JAKARTA - Isu kepemimpinan Joko Widodo tiga periode kembali ramai diperbincangkan. Jokowi disebut-sebut bisa maju kembali apabila aturan masa jabatan presiden dalam UUD 1945 diamendemen.
Pengamat politik Adi Prayitno mengatakan, usulan tiga periode jabatan presiden hanya isu liar, mengingat Jokowi pernah menolak hal tersebut.
"Isu jabatan presiden tiga periode tiba-tiba jadi isu liar. Jokowi berulangkali ngomong ke publik bahwa isu itu justru menjerumuskan dirinya," ujar Direktur Eksekutif Parameter Politik Indonesia itu, VOI, Jumat, 26 Februari.
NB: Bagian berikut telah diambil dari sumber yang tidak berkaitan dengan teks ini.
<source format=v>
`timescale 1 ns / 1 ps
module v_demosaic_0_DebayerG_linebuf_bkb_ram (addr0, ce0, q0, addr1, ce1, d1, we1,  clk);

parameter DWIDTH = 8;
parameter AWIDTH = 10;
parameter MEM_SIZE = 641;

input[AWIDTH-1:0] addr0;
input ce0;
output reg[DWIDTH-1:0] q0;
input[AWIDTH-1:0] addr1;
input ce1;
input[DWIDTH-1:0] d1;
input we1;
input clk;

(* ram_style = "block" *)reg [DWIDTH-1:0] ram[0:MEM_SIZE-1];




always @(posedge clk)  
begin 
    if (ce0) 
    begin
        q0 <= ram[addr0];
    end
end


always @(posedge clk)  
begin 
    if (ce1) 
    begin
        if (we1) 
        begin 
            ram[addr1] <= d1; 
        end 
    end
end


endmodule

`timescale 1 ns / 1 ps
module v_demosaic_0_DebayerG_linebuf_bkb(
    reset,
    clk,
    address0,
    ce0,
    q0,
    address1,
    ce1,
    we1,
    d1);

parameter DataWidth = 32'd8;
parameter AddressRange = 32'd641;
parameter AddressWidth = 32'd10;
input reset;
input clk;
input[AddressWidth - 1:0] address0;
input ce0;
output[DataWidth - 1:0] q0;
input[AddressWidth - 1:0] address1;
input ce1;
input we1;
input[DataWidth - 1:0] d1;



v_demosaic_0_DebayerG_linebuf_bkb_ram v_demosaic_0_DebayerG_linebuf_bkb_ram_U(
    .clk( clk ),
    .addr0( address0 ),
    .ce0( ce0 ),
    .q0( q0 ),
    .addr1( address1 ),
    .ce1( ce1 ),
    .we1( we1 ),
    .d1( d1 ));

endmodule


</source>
Dia mengatakan, agenda awal gerakan reformasi adalah membentuk Ketetapan MPR Nomor XIII/MPR/1998 tentang Pembatasan Masa Jabatan Presiden dan Wakil Presiden Republik Indonesia yang kemudian pembatasan lebih diperkuat di perubahan pertama UUD 1945, yaitu di Pasal 7 Presiden dan Wakil Presiden memegang jabatan selama lima tahun dan sesudahnya dapat dipilih kembali dalam jabatan yang sama, hanya untuk satu kali masa jabatan.
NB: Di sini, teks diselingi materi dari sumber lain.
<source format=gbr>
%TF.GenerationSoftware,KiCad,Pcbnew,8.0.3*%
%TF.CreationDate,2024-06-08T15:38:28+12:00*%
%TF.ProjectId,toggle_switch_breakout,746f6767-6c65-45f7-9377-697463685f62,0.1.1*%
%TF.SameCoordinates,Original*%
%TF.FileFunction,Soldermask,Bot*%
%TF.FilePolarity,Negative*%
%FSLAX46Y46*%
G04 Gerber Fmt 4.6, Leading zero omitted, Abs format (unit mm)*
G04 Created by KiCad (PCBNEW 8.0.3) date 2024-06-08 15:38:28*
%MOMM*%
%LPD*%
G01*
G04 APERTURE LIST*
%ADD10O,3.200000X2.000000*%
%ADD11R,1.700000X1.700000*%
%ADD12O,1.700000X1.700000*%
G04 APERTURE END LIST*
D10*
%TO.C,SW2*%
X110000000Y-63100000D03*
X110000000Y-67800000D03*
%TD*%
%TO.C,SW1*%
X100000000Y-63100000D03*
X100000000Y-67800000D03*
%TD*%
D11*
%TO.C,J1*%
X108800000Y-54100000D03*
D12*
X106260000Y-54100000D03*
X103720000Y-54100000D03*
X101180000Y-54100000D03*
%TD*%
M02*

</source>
Artinya, wacana masa jabatan tiga periode presiden tentu tidak akan mudah, sebab harus mengamandemen UUD 1945.
"Iya harus mengubah lagi UU kalau tiga periode" kata Adi.
Sementara, Direktur Eksekutif Nusantara Institute PolCom SRC Andriadi Achmad menilai, ketika periode masa jabatan presiden diubah menjadi tiga periode maka demokrasi Indonesia sudah mengalami kemunduran.
Pasalnya, pembatasan presiden dua periode sudah disepakati di era reformasi. Apabila, pembatasan tersebut direvisi maka kekuasaan dapat dikatakan masuk dalam rezim otoriter.
"Jokowi tiga kali, saya khawatir ini akan terulang kembali apakah demokrasi terpimpin Soekarno ataukah demokrasi pancasilanya Soeharto, di mana demokrasi itu terbungkam," ungkap Andriadi kepada VOI, Jumat, 26 Februari.
Diberitakan sebelumnya, Jokowi pernah menegaskan, tak setuju dengan usul jabatan Presiden RI tiga periode. Ia justru curiga pihak yang mengusulkan wacana ingin menjerumuskannya.
"Kalau ada yang usulkan itu, ada tiga (motif) menurut saya, ingin menampar muka saya, ingin cari muka, atau ingin menjerumuskan. Itu saja," kata Jokowi di Istana Merdeka, Jakarta, 2 Desember 2019.
BACA JUGA:
Jokowi menyatakan, dirinya adalah produk pemilihan langsung berdasarkan UUD 1945 pasca-reformasi. Apabila ada wacana untuk mengamendemen UUD 1945, dia menekankan agar tak melebar dari persoalan haluan negara.
"Sekarang kenyataannya begitu kan, presiden dipilih MPR, presiden tiga periode. Jadi lebih baik enggak usah amendemen. Kita konsentrasi saja ke tekanan eksternal yang tidak mudah diselesaikan," katanya.
Sementara itu, Wakil Ketua MPR Arsul Sani pernah menyebut ada wacana penambahan masa jabatan maksimal presiden menjadi tiga periode atau total 15 tahun terkait amandemen Undang-undang Dasar Tahun 1945.
"Kalau dulu 'dapat dipilih kembali' itu kan maknanya dua kali juga sebelum ini. Tapi kan terus-terusan. Kalau (wacana) ini kan hanya dapat dipilih satu kali masa jabatan lagi. Kemudian ada yang diusulkan menjadi tiga kali. Ya itu kan baru sebuah wacana ya," kata Arsul di Kompleks MPR/DPR, Senayan, Jakarta, Kamis, 21 November 2019.
Selain itu, ada usulan diubah hanya bisa dijabat satu periode saja namun memiliki durasi selama delapan tahun. Alasannya, masa jabatan presiden selama delapan tahun itu akan membuat presiden-wakil presiden mampu dengan mudah mengimplementasikan pelbagai programnya dengan lebih baik.